Argued - June 17, 2021
D67004 M/htr
Patricia Pazner, New York, NY (Priya Raghavan of counsel), for appellant.
Melinda Katz, District Attorney, Kew Gardens, NY (Johnnette Traill, Nancy Fitzpatrick Talcott, and Matthew Harnisch of counsel; Emily Aguggia on the brief), for respondent.
WILLIAM F. MASTRO, J.P. COLLEEN D. DUFFY VALERIE BRATHWAITE NELSON DEBORAH A. DOWLING, JJ.
DECISION & ORDER
Appeal by the defendant from a judgment of the Supreme Court, Queens County (Evelyn L. Braun, J.), rendered May 28, 2019, convicting him of criminal possession of a weapon in the second degree (two counts) and reckless endangerment in the first degree, after a nonjury trial, and imposing sentence.
ORDERED that the judgment is affirmed.
The defendant was charged, inter alia, with attempted murder in the second degree, criminal possession of a weapon in the second degree (two counts), and reckless endangerment in the first degree in connection with a shooting incident in Queens. After a nonjury trial, the defendant was convicted of criminal possession of a weapon in the second degree (two counts) and reckless endangerment in the first degree.

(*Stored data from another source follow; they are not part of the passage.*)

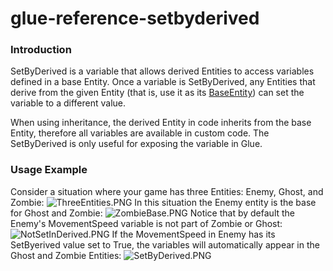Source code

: # glue-reference-setbyderived

### Introduction

SetByDerived is a variable that allows derived Entities to access variables defined in a base Entity. Once a variable is SetByDerived, any Entities that derive from the given Entity (that is, use it as its [BaseEntity](../../../../frb/docs/index.php)) can set the variable to a different value.

When using inheritance, the derived Entity in code inherits from the base Entity, therefore all variables are available in custom code. The SetByDerived is only useful for exposing the variable in Glue.

### Usage Example

Consider a situation where your game has three Entities: Enemy, Ghost, and Zombie: ![ThreeEntities.PNG](../../../../media/migrated\_media-ThreeEntities.PNG) In this situation the Enemy entity is the base for Ghost and Zombie: ![ZombieBase.PNG](../../../../media/migrated\_media-ZombieBase.PNG) Notice that by default the Enemy's MovementSpeed variable is not part of Zombie or Ghost: ![NotSetInDerived.PNG](../../../../media/migrated\_media-NotSetInDerived.PNG) If the MovementSpeed in Enemy has its SetByerived value set to True, the variables will automatically appear in the Ghost and Zombie Entities: ![SetByDerived.PNG](../../../../media/migrated\_media-SetByDerived.PNG)
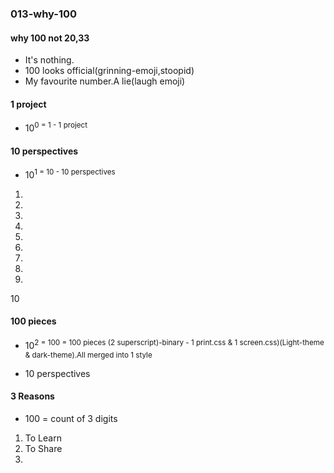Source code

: ### 013-why-100


#### why 100 not 20,33
- It's nothing.
- 100 looks official(grinning-emoji,stoopid)
- My favourite number.A lie(laugh emoji)

#### 1 project
- 10<sup>0 = 1   - 1 project

#### 10 perspectives
- 10<sup>1 = 10  - 10 perspectives


1.
2.
3.
4.
5.
6.
7.
8.
9.
10

#### 100 pieces
- 10<sup>2 = 100 = 100 pieces  (2 superscript)-binary - 1 print.css & 1 screen.css)(Light-theme & dark-theme).All merged into 1 style


- 10 perspectives

#### 3 Reasons
- 100 = count of 3 digits

1. To Learn
2. To Share
3. 


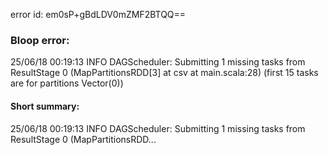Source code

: error id: em0sP+gBdLDV0mZMF2BTQQ==
### Bloop error:

25/06/18 00:19:13 INFO DAGScheduler: Submitting 1 missing tasks from ResultStage 0 (MapPartitionsRDD[3] at csv at main.scala:28) (first 15 tasks are for partitions Vector(0))
#### Short summary: 

25/06/18 00:19:13 INFO DAGScheduler: Submitting 1 missing tasks from ResultStage 0 (MapPartitionsRDD...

Viewing the evidence in the light most favorable to the prosecution (see People v Contes, 60 N.Y.2d 620), we find that it was legally sufficient to establish the defendant's identity as the shooter beyond a reasonable doubt. Contrary to the defendant's contention, the complainant's testimony was not incredible as a matter of law, since it was not "manifestly untrue, physically impossible, contrary to experience, or self-contradictory" (People v Guzman, 134 A.D.3d 852, 853; see People v Calabria, 3 N.Y.3d 80, 82).
Moreover, in fulfilling our responsibility to conduct an independent review of the weight of the evidence (see CPL 470.15[5]), we nevertheless accord great deference to the factfinder's opportunity to view the witnesses, hear the testimony, and observe demeanor (see People v Mateo, 2 NY3d 383, 410). Upon reviewing the record here, we are satisfied that the verdict of guilt was not against the weight of the evidence (see People v Romero, 7 N.Y.3d 633). Contrary to the defendant's contention, the complainant "never equivocated about [his] core testimony identifying [the] defendant as the person who shot [at him]" (People v Villa, 174 A.D.3d 438, 438-439; see People v Carmona, 185 A.D.3d 600, 602), and the other evidence, including the surveillance videos, corroborated the complainant's identification testimony.
The sentence imposed was not excessive (see People v Suitte, 90 A.D.2d 80).
The defendant's remaining contention is unpreserved for appellate review and, in any event, without merit (see CPL 470.05[2]; People v Hooks, 148 A.D.3d 930, 931-932; People v Guerrero, 129 A.D.3d 1102, 1103).
MASTRO, J.P., DUFFY, BRATHWAITE NELSON and DOWLING, JJ., concur.